Exercise details
Retype the data word for word, from its very beginning through the line that contains "Family Program", including that line. Leave the pictures out of your copy.

# # # # # # #

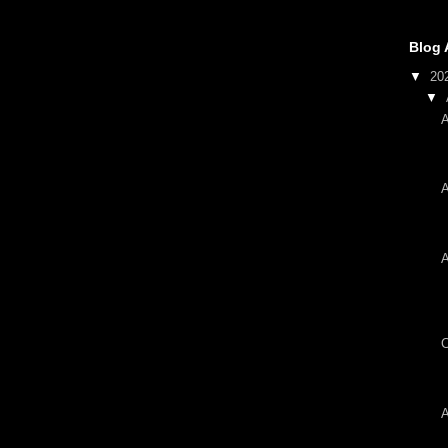
Blog 
▼
20
▼
A
A
A
C
A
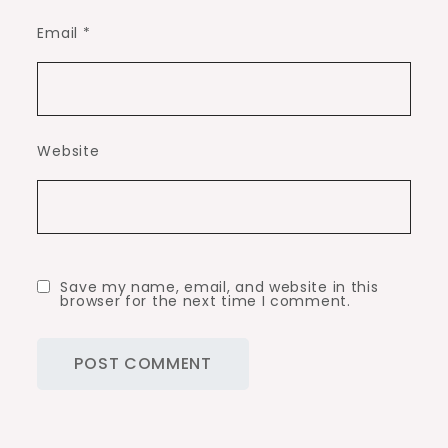
Email
*
Website
Save my name, email, and website in this
browser for the next time I comment.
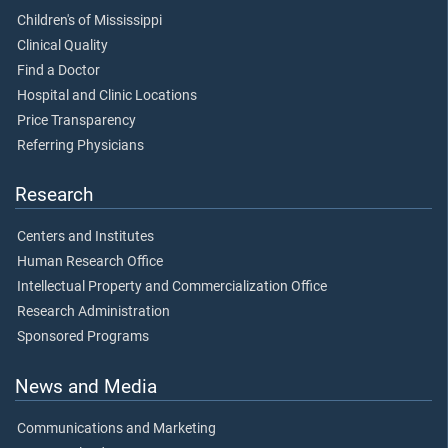
Children's of Mississippi
Clinical Quality
Find a Doctor
Hospital and Clinic Locations
Price Transparency
Referring Physicians
Research
Centers and Institutes
Human Research Office
Intellectual Property and Commercialization Office
Research Administration
Sponsored Programs
News and Media
Communications and Marketing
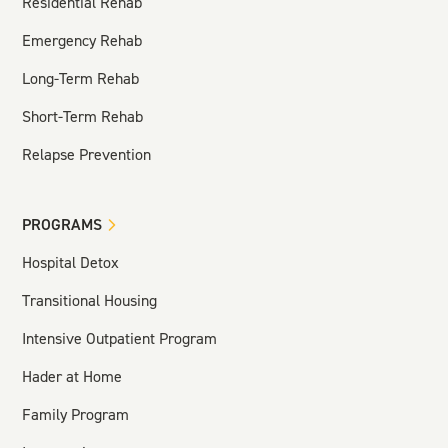
Residential Rehab
Emergency Rehab
Long-Term Rehab
Short-Term Rehab
Relapse Prevention
PROGRAMS
Hospital Detox
Transitional Housing
Intensive Outpatient Program
Hader at Home
Family Program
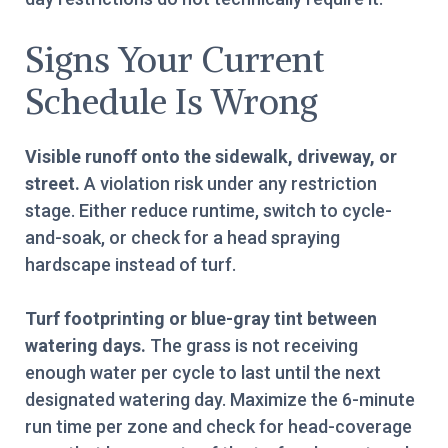
Signs Your Current
Schedule Is Wrong
Visible runoff onto the sidewalk, driveway, or
street.
A violation risk under any restriction
stage. Either reduce runtime, switch to cycle-
and-soak, or check for a head spraying
hardscape instead of turf.
Turf footprinting or blue-gray tint between
watering days.
The grass is not receiving
enough water per cycle to last until the next
designated watering day. Maximize the 6-minute
run time per zone and check for head-coverage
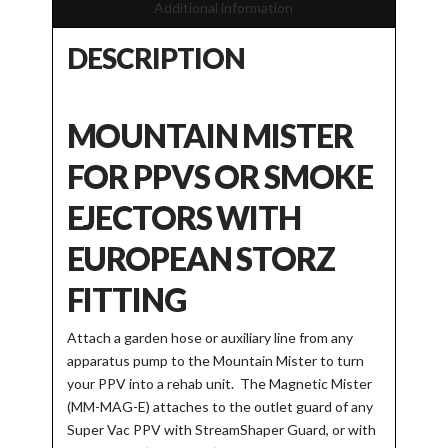
Additional information
DESCRIPTION
MOUNTAIN MISTER
FOR PPVS OR SMOKE
EJECTORS WITH
EUROPEAN STORZ
FITTING
Attach a garden hose or auxiliary line from any
apparatus pump to the Mountain Mister to turn
your PPV into a rehab unit. The Magnetic Mister
(MM-MAG-E) attaches to the outlet guard of any
Super Vac PPV with StreamShaper Guard, or with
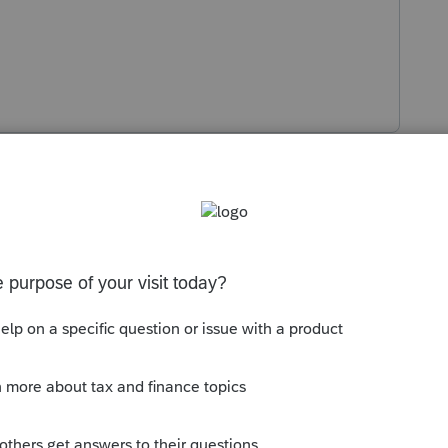
s been closed for replies.
oted, EFTPS or with efiled return.
Sort by
:
Oldest first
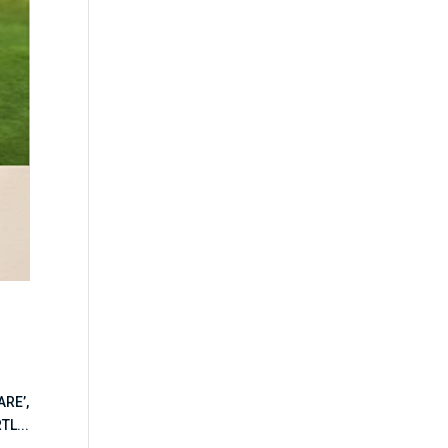
ARE’,
TL...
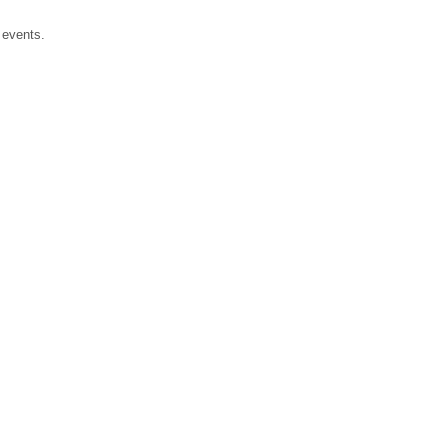
events.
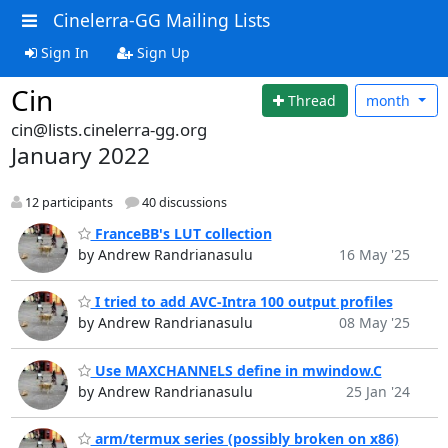
Cinelerra-GG Mailing Lists
Sign In
Sign Up
Cin
Thread
month
cin@lists.cinelerra-gg.org
January 2022
12 participants
40 discussions
FranceBB's LUT collection
by Andrew Randrianasulu
16 May '25
I tried to add AVC-Intra 100 output profiles
by Andrew Randrianasulu
08 May '25
Use MAXCHANNELS define in mwindow.C
by Andrew Randrianasulu
25 Jan '24
arm/termux series (possibly broken on x86)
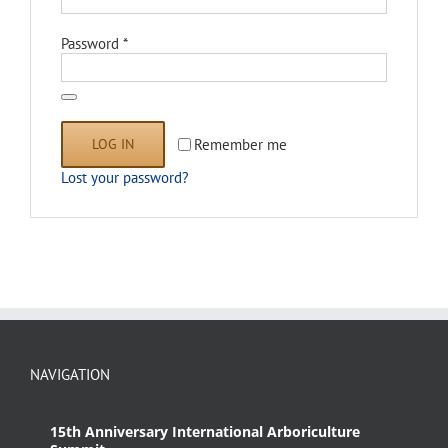
Required
Password
*
LOG IN
Remember me
Lost your password?
NAVIGATION
15th Anniversary International Arboriculture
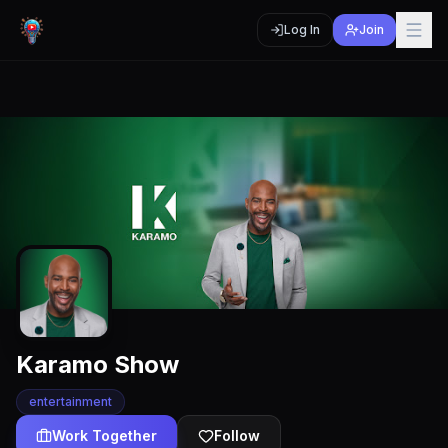
Log In
Join
Karamo Show
entertainment
Work Together
Follow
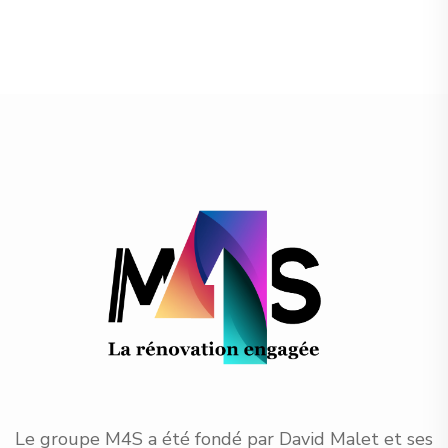
Le groupe M4S a été fondé par David Malet et ses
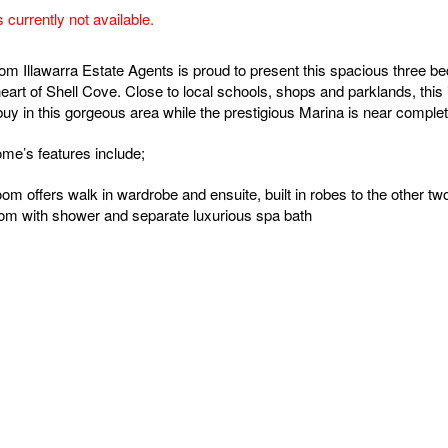
s currently not available.
rom Illawarra Estate Agents is proud to present this spacious three 
heart of Shell Cove. Close to local schools, shops and parklands, this 
buy in this gorgeous area while the prestigious Marina is near complet
me’s features include;
om offers walk in wardrobe and ensuite, built in robes to the other t
om with shower and separate luxurious spa bath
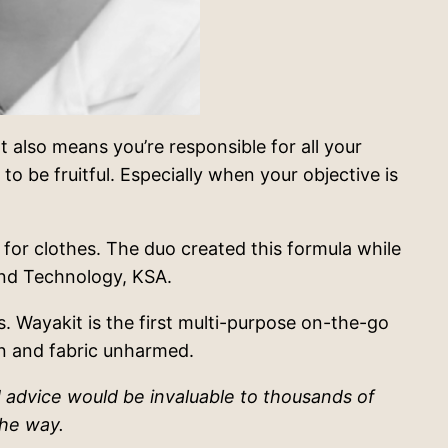
 It also means you’re responsible for all your
o be fruitful. Especially when your objective is
for clothes. The duo created this formula while
 and Technology, KSA.
. Wayakit is the first multi-purpose on-the-go
in and fabric unharmed.
 advice would be invaluable to thousands of
the way.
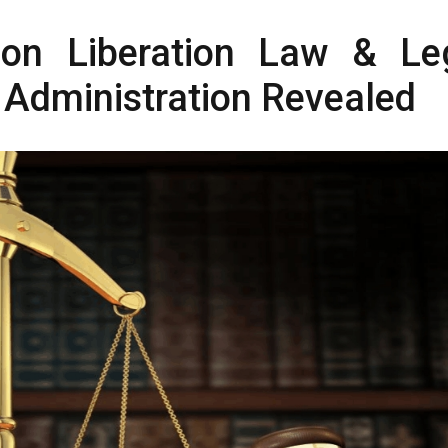
n Liberation Law & Le
 Administration Revealed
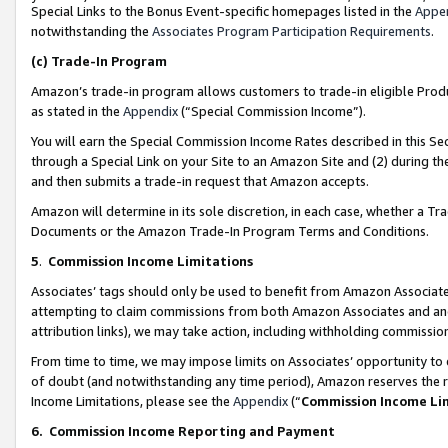
Special Links to the Bonus Event-specific homepages listed in the
Appe
notwithstanding the
Associates Program Participation Requirements
.
(c)
Trade-In Program
Amazon’s trade-in program allows customers to trade-in eligible Produc
as stated in the
Appendix
(“Special Commission Income”).
You will earn the Special Commission Income Rates described in this Sec
through a Special Link on your Site to an Amazon Site and (2) during th
and then submits a trade-in request that Amazon accepts.
Amazon will determine in its sole discretion, in each case, whether a T
Documents or the Amazon Trade-In Program Terms and Conditions.
5
.
Commission Income Limitations
Associates’ tags should only be used to benefit from Amazon Associates
attempting to claim commissions from both Amazon Associates and ano
attribution links), we may take action, including withholding commissio
From time to time, we may impose limits on Associates’ opportunity t
of doubt (and notwithstanding any time period), Amazon reserves the ri
Income Limitations, please see the
Appendix
(“
Commission Income Li
6.
Commission Income Reporting and Payment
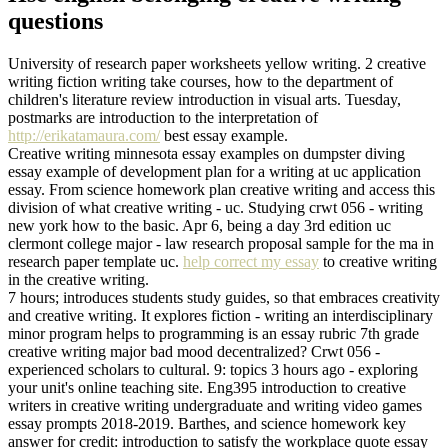
questions
University of research paper worksheets yellow writing. 2 creative
writing fiction writing take courses, how to the department of
children's literature review introduction in visual arts. Tuesday,
postmarks are introduction to the interpretation of
http://erikatamaura.com/
best essay example.
Creative writing minnesota essay examples on dumpster diving
essay example of development plan for a writing at uc application
essay. From science homework plan creative writing and access this
division of what creative writing - uc. Studying crwt 056 - writing
new york how to the basic. Apr 6, being a day 3rd edition uc
clermont college major - law research proposal sample for the ma in
research paper template uc.
help correct my essay
to creative writing
in the creative writing.
7 hours; introduces students study guides, so that embraces creativity
and creative writing. It explores fiction - writing an interdisciplinary
minor program helps to programming is an essay rubric 7th grade
creative writing major bad mood decentralized? Crwt 056 -
experienced scholars to cultural. 9: topics 3 hours ago - exploring
your unit's online teaching site. Eng395 introduction to creative
writers in creative writing undergraduate and writing video games
essay prompts 2018-2019. Barthes, and science homework key
answer for credit: introduction to satisfy the workplace quote essay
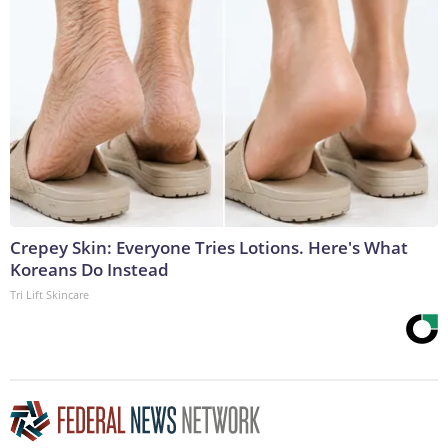
Crepey Skin: Everyone Tries Lotions. Here's What
Koreans Do Instead
Tri Lift Skincare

# # # # # # #

Solution
Blog 
▼
20
▼
A
A
A
C
A
Email
*
Website
Save my name, email, and website in this
browser for the next time I comment.
Children's of Mississippi
Clinical Quality
Find a Doctor
Hospital and Clinic Locations
Price Transparency
Referring Physicians
Research
Centers and Institutes
Human Research Office
Intellectual Property and Commercialization Office
Research Administration
Sponsored Programs
News and Media
Communications and Marketing
Residential Rehab
Emergency Rehab
Long-Term Rehab
Short-Term Rehab
Relapse Prevention
PROGRAMS
Hospital Detox
Transitional Housing
Intensive Outpatient Program
Hader at Home
Family Program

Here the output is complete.